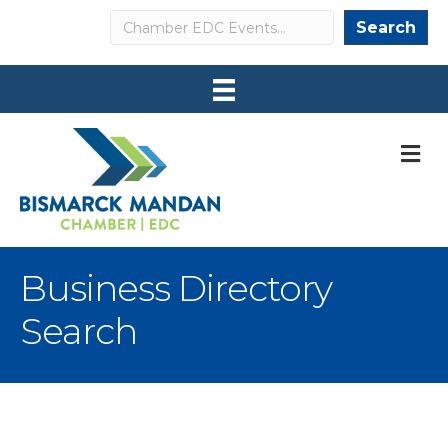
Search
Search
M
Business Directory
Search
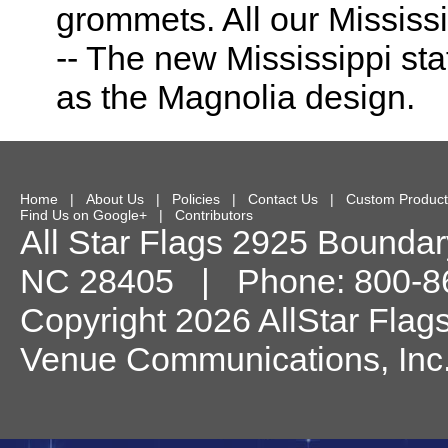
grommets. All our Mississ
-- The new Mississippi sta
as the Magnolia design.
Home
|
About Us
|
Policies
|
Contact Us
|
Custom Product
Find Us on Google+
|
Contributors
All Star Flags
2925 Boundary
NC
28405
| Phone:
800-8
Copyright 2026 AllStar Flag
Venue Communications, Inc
_ _ _ _ _
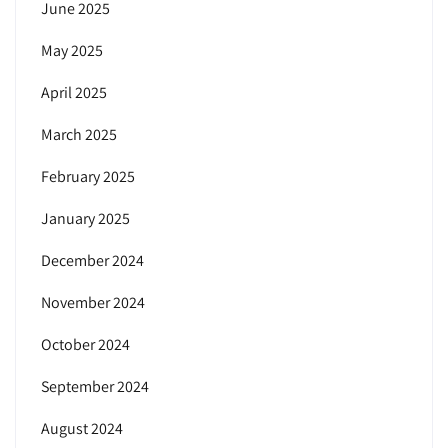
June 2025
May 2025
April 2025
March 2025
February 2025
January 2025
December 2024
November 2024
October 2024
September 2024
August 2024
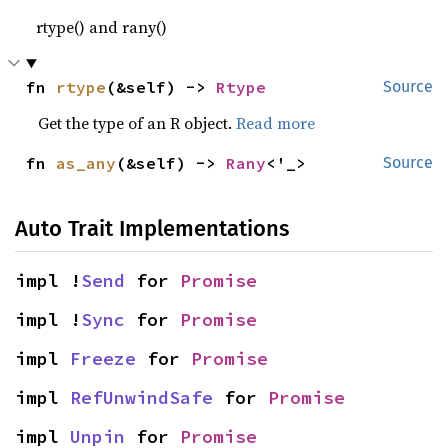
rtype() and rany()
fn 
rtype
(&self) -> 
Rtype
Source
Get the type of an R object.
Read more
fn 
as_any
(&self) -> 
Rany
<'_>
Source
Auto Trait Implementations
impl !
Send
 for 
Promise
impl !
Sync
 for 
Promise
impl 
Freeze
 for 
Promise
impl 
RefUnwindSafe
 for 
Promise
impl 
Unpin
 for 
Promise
_ _ _ _ _
DIRECTIONS FOR THIS TASK: From the listing above, return the lines starting at the one with "Custom Product" and ending at the one with "Venue Communications, Inc", both kept, exactly as they appear and nothing more.

ANSWER BOX:
Custom Product
Find Us on Google+
|
Contributors
All Star Flags
2925 Boundary
NC
28405
| Phone:
800-8
Copyright 2026 AllStar Flag
Venue Communications, Inc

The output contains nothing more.